[172] Cic. Fin. iii 14, 45; and see above, § [322].
[173] ‘ut qui demersi sunt in aqua, nihilo magis respirare possunt, si non longe absunt a summo, ut iam iamque possint emergere, quam si etiam tum essent in profundo; nec catulus ille, qui iam appropinquat ut videat, plus cernit quam is qui modo est natus; item, qui processit aliquantum ad virtutis aditum, nihilominus in miseria est, quam ille qui nihil processit’ Cic. Fin. iii 14, 48.
[174] As to the man who is ‘wise without knowing it’ (διαλεληθὼς σοφός) see Arnim iii 539 to 542, and Plut. Sto. rep. 19, 3 and 4.

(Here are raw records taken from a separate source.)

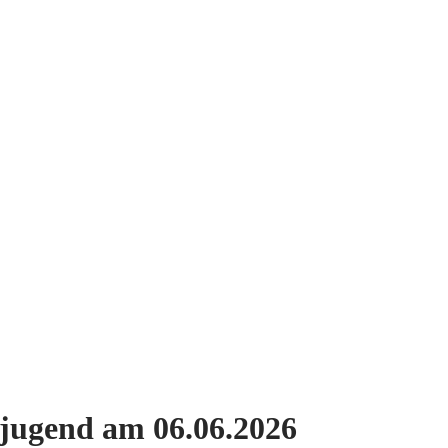
LES
BERICHTE
FEUERWEHRJUGEND
UN
jugend am 06.06.2026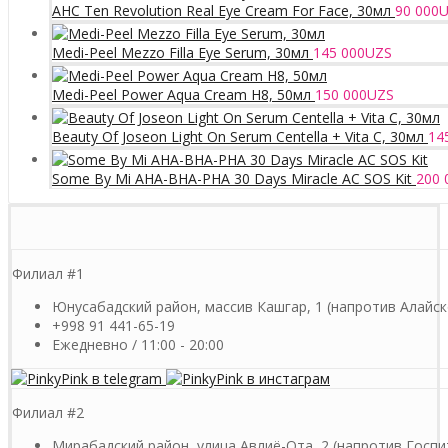
AHC Ten Revolution Real Eye Cream For Face, 30мл
90 000
U
Medi-Peel Mezzo Filla Eye Serum, 30мл
145 000
UZS
Medi-Peel Power Aqua Cream H8, 50мл
150 000
UZS
Beauty Of Joseon Light On Serum Centella + Vita C, 30мл
14
Some By Mi AHA-BHA-PHA 30 Days Miracle AC SOS Kit
200 
Филиал #1
Юнусабадский район, массив Кашгар, 1 (напротив Алайск
+998 91 441-65-19
Ежедневно / 11:00 - 20:00
Филиал #2
Мирабадский район, улица Авлиё-Ота, 2 (напротив Госпи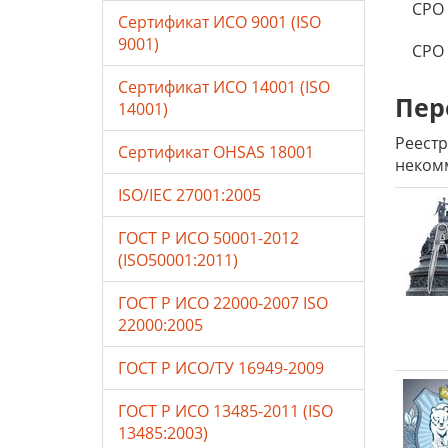
СРО 
Сертификат ИСО 9001 (ISO
9001)
СРО
Сертификат ИСО 14001 (ISO
Пер
14001)
Реестр
Сертификат OHSAS 18001
некомм
ISO/IEC 27001:2005
ГОСТ Р ИСО 50001-2012
(ISO50001:2011)
ГОСТ Р ИСО 22000-2007 ISO
22000:2005
ГОСТ Р ИСО/ТУ 16949-2009
ГОСТ Р ИСО 13485-2011 (ISO
13485:2003)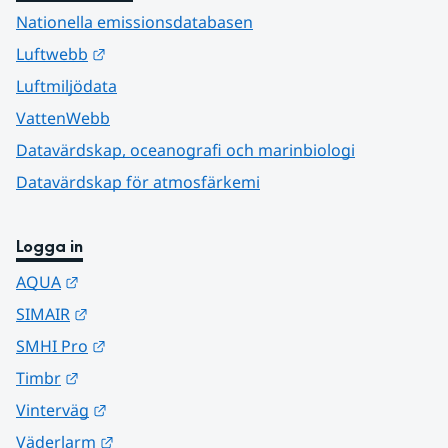
Nationella emissionsdatabasen
Länk till annan webbplats.
Luftwebb
Luftmiljödata
VattenWebb
Datavärdskap, oceanografi och marinbiologi
Datavärdskap för atmosfärkemi
Logga in
Länk till annan webbplats.
AQUA
Länk till annan webbplats.
SIMAIR
Länk till annan webbplats.
SMHI Pro
Länk till annan webbplats.
Timbr
Länk till annan webbplats.
Vinterväg
Länk till annan webbplats.
Väderlarm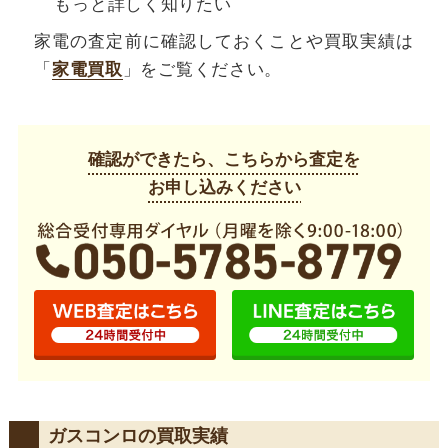
もっと詳しく知りたい
家電の査定前に確認しておくことや買取実績は
「
家電買取
」をご覧ください。
確認ができたら、こちらから査定を
お申し込みください
ガスコンロの買取実績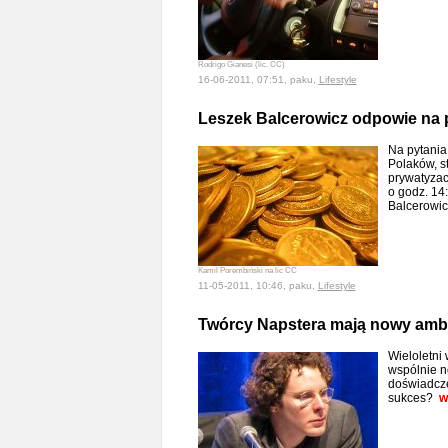
Rodrigo Gianesi (lic. CC)
16-06-2011, 07:51, paku,
Lifestyle
Leszek Balcerowicz odpowie na 
Na pytania
Polaków, s
prywatyzac
o godz. 14
Balcerowi
Kamil Porembiński na lic CC
11-05-2011, 10:46, paku,
Lifestyle
Twórcy Napstera mają nowy ambi
Wieloletni
wspólnie n
doświadcze
sukces?
w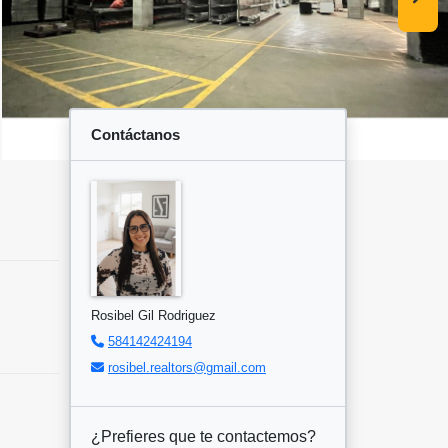
Contáctanos
Rosibel Gil Rodriguez
584142424194
rosibel.realtors@gmail.com
¿Prefieres que te contactemos?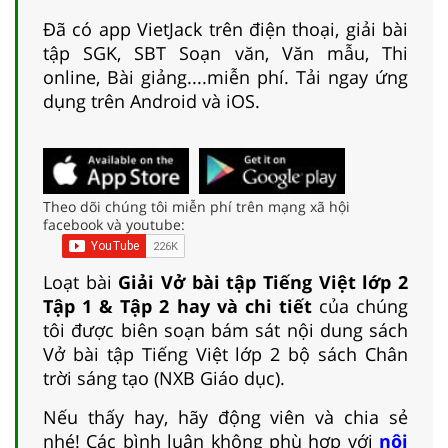
Đã có app VietJack trên điện thoại, giải bài
tập SGK, SBT Soạn văn, Văn mẫu, Thi
online, Bài giảng....miễn phí. Tải ngay ứng
dụng trên Android và iOS.
Theo dõi chúng tôi miễn phí trên mạng xã hội
facebook và youtube:
Loạt bài
Giải Vở bài tập Tiếng Việt lớp 2
Tập 1 & Tập 2 hay và chi tiết
của chúng
tôi được biên soạn bám sát nội dung sách
Vở bài tập Tiếng Việt lớp 2 bộ sách Chân
trời sáng tạo (NXB Giáo dục).
Nếu thấy hay, hãy động viên và chia sẻ
nhé! Các bình luận không phù hợp với
nội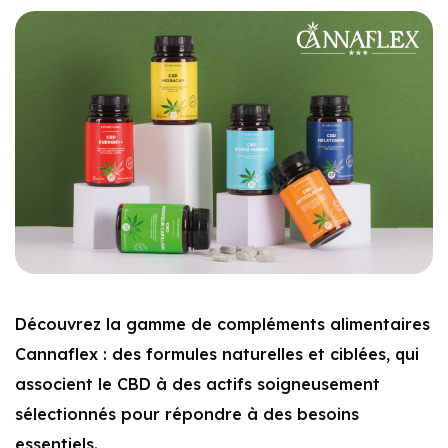
Découvrez la gamme de compléments alimentaires
Cannaflex : des formules naturelles et ciblées, qui
associent le CBD à des actifs soigneusement
sélectionnés pour répondre à des besoins
essentiels.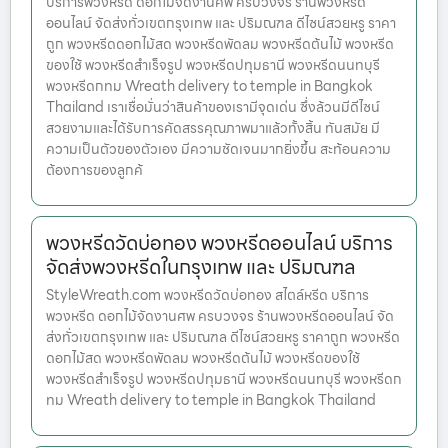
บริการพวงหรีด ดอกไม้จัดงานศพ ครบวงจร ร้านพวงหรีด
ออนไลน์ จัดส่งทั่วเขตกรุงเทพ และ ปริมณฑล ดีไซน์สวยหรู ราคา
ถูก พวงหรีดดอกไม้สด พวงหรีดพัดลม พวงหรีดต้นไม้ พวงหรีด
ของใช้ พวงหรีดสำเร็จรูป พวงหรีดปทุมธานี พวงหรีดนนทบุรี
พวงหรีดกทม Wreath delivery to temple in Bangkok
Thailand เราเชื่อมั่นว่าสินค้าของเรามีจุดเด่น ซึ่งล้วนมีดีไซน์
สวยงามและได้รับการคัดสรรคุณภาพมาแล้วทั้งสิ้น ทันสมัย มี
ความเป็นตัวของตัวเอง มีความชัดเจนมากยิ่งขึ้น สะท้อนความ
ต้องการของลูกค้
พวงหรีดวัดบ่อทอง พวงหรีดออนไลน์ บริการ
จัดส่งพวงหรีดในกรุงเทพ และ ปริมณฑล
StyleWreath.com พวงหรีดวัดบ่อทอง สไตล์หรีด บริการ
พวงหรีด ดอกไม้จัดงานศพ ครบวงจร ร้านพวงหรีดออนไลน์ จัด
ส่งทั่วเขตกรุงเทพ และ ปริมณฑล ดีไซน์สวยหรู ราคาถูก พวงหรีด
ดอกไม้สด พวงหรีดพัดลม พวงหรีดต้นไม้ พวงหรีดของใช้
พวงหรีดสำเร็จรูป พวงหรีดปทุมธานี พวงหรีดนนทบุรี พวงหรีดก
ทม Wreath delivery to temple in Bangkok Thailand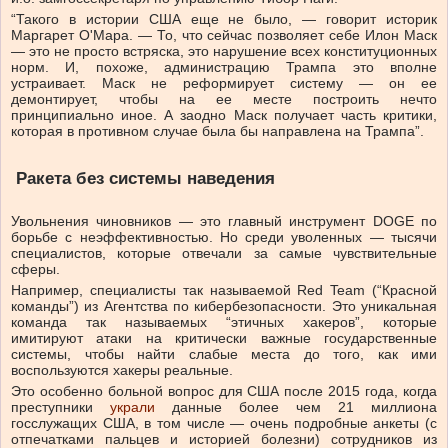
“Такого в истории США еще не было, — говорит историк
Маргарет О'Мара. — То, что сейчас позволяет себе Илон Маск
— это не просто встряска, это нарушение всех конституционных
норм. И, похоже, администрацию Трампа это вполне
устраивает. Маск не реформирует систему — он ее
демонтирует, чтобы на ее месте построить нечто
принципиально иное. А заодно Маск получает часть критики,
которая в противном случае была бы направлена на Трампа”.
Ракета без системы наведения
Увольнения чиновников — это главный инструмент DOGE по
борьбе с неэффективностью. Но среди уволенных — тысячи
специалистов, которые отвечали за самые чувствительные
сферы.
Например, специалисты так называемой Red Team (“Красной
команды”) из Агентства по кибербезопасности. Это уникальная
команда так называемых “этичных хакеров”, которые
имитируют атаки на критически важные государственные
системы, чтобы найти слабые места до того, как ими
воспользуются хакеры реальные.
Это особенно больной вопрос для США после 2015 года, когда
преступники
украли
данные более чем 21 миллиона
госслужащих США, в том числе — очень подробные анкеты (с
отпечатками пальцев и историей болезни) сотрудников из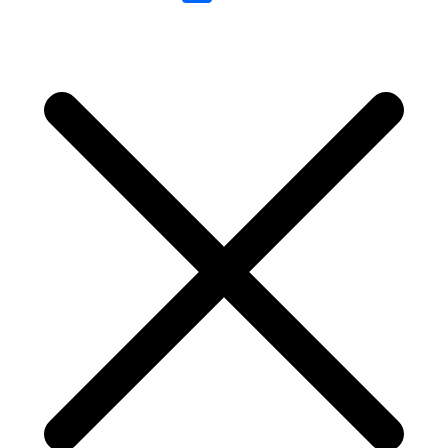
Link
Share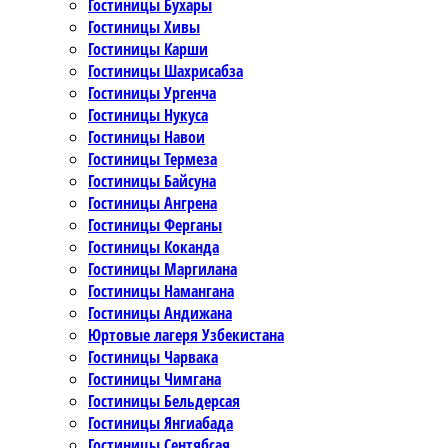
Гостиницы Бухары
Гостиницы Хивы
Гостиницы Карши
Гостиницы Шахрисабза
Гостиницы Ургенча
Гостиницы Нукуса
Гостиницы Навои
Гостиницы Термеза
Гостиницы Байсуна
Гостиницы Ангрена
Гостиницы Ферганы
Гостиницы Коканда
Гостиницы Маргилана
Гостиницы Намангана
Гостиницы Андижана
Юртовые лагеря Узбекистана
Гостиницы Чарвака
Гостиницы Чимгана
Гостиницы Бельдерсая
Гостиницы Янгиабада
Гостиницы Сентябсая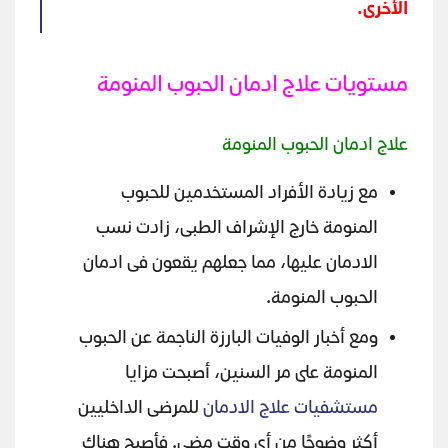
الأخرى.
مستويات علاج ادمان الحبوب المنومة
علاج ادمان الحبوب المنومة
مع زيادة الأفراد المستخدمين للحبوب
المنومة خارج الإشراف الطبى، زادت نسب
الادمان عليها، مما جعلهم يقعون فى ادمان
الحبوب المنومة.
ومع أخبار الوفيات البارزة الناجمة عن الحبوب
المنومة على مر السنين، أصبحت مزايا
مستشفيات علاج الادمان
للمرضى الداخليين
أكثر وضوحًا من أي وقت مضى. فأصبح هناك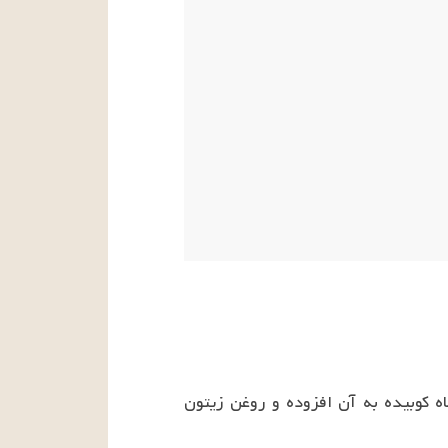
بادنجان را تنور پز کرده پوستش را بیرون آورده آن را با پیاز ساطوری کنید. سپس نمک و فلفل سیاه کوبیده به آن افزوده و روغن زیتون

[175] ‘iam non consilio bonus, sed more eo perductus, ut non tantum recte facere posset, sed nisi recte facere non posset’ Sen. Ep. 120, 10.
[176] Written in 1805.
CHAPTER XIV.
SIN AND WEAKNESS.
Sin.
360. The Stoic view of the universe is coloured by optimism. All comes from God, all works towards good. None the less the Stoic morals are stern. Men in the mass are both foolish and wicked; they defy God’s will and thwart his purpose. The world is full of sin, and all sins (to use the Socratic paradox) are equal. What then is sin? It is a missing of the mark at which virtue aims (ἁμάρτημα); it is a stumbling on the road (peccatum); it is a transgressing of the boundary line[1]. It is the child of ignorance, the outward expression of ill health of the soul. Everywhere and in every man it weakens, hampers, and delays the work of virtue. It cannot however finally triumph, for it is at war with itself. The Persians were wrong when they conceived an Evil Power, a concentration of all the powers of mischief in one personality. This cannot be, for sin lacks essential unity. It destroys but does not build; it scatters but it does not sow. It is an earth-born giant, whose unwieldy limbs will in the end be prostrated by a combatant, small to the outward view, but inspired with divine forcefulness. If we understand what sin is, we shall see its repulsiveness; if we learn how it spreads, we shall seek protection against its infecting poison; if we attack it in detail, in individual men and in their daily acts, we shall in the end lay it low. Philosophy then proceeds to arm itself for its task.